* [Task to carry out]: From the line containing "M0 1055 9 1068 41 1090" to the last line of the listing below, repeat every line exactly, and output nothing else.

* [Dataset extract]:
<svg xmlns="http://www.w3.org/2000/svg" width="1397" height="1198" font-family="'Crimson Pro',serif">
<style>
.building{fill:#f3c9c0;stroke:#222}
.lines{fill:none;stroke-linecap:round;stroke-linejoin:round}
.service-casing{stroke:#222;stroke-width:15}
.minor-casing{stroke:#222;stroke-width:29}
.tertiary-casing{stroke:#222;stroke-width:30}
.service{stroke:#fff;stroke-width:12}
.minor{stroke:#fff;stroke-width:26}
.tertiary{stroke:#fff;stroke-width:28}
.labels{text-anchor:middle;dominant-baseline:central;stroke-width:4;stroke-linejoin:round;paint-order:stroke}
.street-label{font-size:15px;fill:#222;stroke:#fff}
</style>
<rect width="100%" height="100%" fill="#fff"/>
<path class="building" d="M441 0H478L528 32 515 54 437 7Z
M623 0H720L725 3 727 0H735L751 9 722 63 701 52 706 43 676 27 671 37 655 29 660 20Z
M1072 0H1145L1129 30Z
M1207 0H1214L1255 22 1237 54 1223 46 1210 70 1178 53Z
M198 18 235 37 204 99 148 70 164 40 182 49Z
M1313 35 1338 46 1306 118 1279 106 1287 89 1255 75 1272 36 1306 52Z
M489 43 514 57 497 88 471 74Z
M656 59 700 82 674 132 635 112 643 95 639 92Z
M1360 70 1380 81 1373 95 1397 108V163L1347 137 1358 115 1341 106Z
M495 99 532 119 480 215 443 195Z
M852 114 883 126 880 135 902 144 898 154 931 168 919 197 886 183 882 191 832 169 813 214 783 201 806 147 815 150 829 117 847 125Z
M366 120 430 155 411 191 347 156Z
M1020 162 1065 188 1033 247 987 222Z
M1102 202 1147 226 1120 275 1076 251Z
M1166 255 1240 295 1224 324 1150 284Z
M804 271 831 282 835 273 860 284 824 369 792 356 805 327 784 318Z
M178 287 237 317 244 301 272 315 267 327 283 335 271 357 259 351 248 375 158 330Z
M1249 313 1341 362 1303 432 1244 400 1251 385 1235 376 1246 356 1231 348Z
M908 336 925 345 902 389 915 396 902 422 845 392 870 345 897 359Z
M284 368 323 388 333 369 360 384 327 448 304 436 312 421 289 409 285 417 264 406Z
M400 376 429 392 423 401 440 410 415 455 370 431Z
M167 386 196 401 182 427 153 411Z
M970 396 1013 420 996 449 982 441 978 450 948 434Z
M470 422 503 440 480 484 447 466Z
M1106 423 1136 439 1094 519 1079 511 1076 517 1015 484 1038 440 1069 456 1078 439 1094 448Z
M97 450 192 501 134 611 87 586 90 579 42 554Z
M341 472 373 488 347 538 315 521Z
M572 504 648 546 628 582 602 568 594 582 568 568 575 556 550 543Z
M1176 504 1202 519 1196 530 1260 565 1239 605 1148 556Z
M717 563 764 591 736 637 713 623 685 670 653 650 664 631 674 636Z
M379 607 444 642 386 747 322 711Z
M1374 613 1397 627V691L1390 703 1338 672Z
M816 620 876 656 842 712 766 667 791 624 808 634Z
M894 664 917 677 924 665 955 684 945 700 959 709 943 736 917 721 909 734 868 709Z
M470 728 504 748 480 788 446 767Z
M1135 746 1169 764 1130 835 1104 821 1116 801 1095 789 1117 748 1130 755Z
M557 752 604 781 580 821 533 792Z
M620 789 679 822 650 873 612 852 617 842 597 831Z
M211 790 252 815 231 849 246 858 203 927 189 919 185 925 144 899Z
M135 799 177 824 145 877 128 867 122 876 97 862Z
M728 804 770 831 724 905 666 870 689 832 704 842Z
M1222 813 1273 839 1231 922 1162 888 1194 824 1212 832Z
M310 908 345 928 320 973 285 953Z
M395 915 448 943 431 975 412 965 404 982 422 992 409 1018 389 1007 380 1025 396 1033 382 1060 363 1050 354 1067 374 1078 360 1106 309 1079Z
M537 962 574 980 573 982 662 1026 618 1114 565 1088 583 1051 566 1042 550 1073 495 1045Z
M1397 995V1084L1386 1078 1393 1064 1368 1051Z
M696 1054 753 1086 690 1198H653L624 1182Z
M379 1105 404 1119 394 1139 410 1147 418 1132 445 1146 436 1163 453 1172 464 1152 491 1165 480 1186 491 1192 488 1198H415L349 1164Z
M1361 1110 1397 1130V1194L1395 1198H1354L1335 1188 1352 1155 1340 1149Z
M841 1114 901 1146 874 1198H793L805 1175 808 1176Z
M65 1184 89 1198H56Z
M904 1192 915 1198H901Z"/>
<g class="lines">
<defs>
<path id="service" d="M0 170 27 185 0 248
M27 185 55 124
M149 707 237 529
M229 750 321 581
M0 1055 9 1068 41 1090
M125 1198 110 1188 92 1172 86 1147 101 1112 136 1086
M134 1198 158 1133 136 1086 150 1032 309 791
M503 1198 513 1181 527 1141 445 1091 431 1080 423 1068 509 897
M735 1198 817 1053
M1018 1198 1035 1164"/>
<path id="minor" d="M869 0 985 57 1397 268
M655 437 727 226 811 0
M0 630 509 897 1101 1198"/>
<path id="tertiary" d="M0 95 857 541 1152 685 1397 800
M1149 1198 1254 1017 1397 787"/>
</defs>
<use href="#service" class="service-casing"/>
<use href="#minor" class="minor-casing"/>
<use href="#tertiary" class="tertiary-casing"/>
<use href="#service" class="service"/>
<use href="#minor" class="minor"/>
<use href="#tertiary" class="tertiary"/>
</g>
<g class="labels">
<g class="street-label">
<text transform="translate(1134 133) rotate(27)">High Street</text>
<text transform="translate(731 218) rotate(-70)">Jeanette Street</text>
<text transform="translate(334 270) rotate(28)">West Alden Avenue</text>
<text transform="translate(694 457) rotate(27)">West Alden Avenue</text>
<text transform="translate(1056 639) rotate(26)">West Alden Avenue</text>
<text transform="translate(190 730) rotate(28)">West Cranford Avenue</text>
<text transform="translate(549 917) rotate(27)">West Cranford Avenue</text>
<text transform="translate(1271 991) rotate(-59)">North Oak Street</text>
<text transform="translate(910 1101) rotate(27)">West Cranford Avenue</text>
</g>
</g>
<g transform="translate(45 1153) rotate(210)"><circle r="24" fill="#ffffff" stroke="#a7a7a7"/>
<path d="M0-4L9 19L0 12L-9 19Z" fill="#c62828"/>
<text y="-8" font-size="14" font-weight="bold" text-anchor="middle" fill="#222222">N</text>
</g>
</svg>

* [Reply]:
M0 1055 9 1068 41 1090
M125 1198 110 1188 92 1172 86 1147 101 1112 136 1086
M134 1198 158 1133 136 1086 150 1032 309 791
M503 1198 513 1181 527 1141 445 1091 431 1080 423 1068 509 897
M735 1198 817 1053
M1018 1198 1035 1164"/>
<path id="minor" d="M869 0 985 57 1397 268
M655 437 727 226 811 0
M0 630 509 897 1101 1198"/>
<path id="tertiary" d="M0 95 857 541 1152 685 1397 800
M1149 1198 1254 1017 1397 787"/>
</defs>
<use href="#service" class="service-casing"/>
<use href="#minor" class="minor-casing"/>
<use href="#tertiary" class="tertiary-casing"/>
<use href="#service" class="service"/>
<use href="#minor" class="minor"/>
<use href="#tertiary" class="tertiary"/>
</g>
<g class="labels">
<g class="street-label">
<text transform="translate(1134 133) rotate(27)">High Street</text>
<text transform="translate(731 218) rotate(-70)">Jeanette Street</text>
<text transform="translate(334 270) rotate(28)">West Alden Avenue</text>
<text transform="translate(694 457) rotate(27)">West Alden Avenue</text>
<text transform="translate(1056 639) rotate(26)">West Alden Avenue</text>
<text transform="translate(190 730) rotate(28)">West Cranford Avenue</text>
<text transform="translate(549 917) rotate(27)">West Cranford Avenue</text>
<text transform="translate(1271 991) rotate(-59)">North Oak Street</text>
<text transform="translate(910 1101) rotate(27)">West Cranford Avenue</text>
</g>
</g>
<g transform="translate(45 1153) rotate(210)"><circle r="24" fill="#ffffff" stroke="#a7a7a7"/>
<path d="M0-4L9 19L0 12L-9 19Z" fill="#c62828"/>
<text y="-8" font-size="14" font-weight="bold" text-anchor="middle" fill="#222222">N</text>
</g>
</svg>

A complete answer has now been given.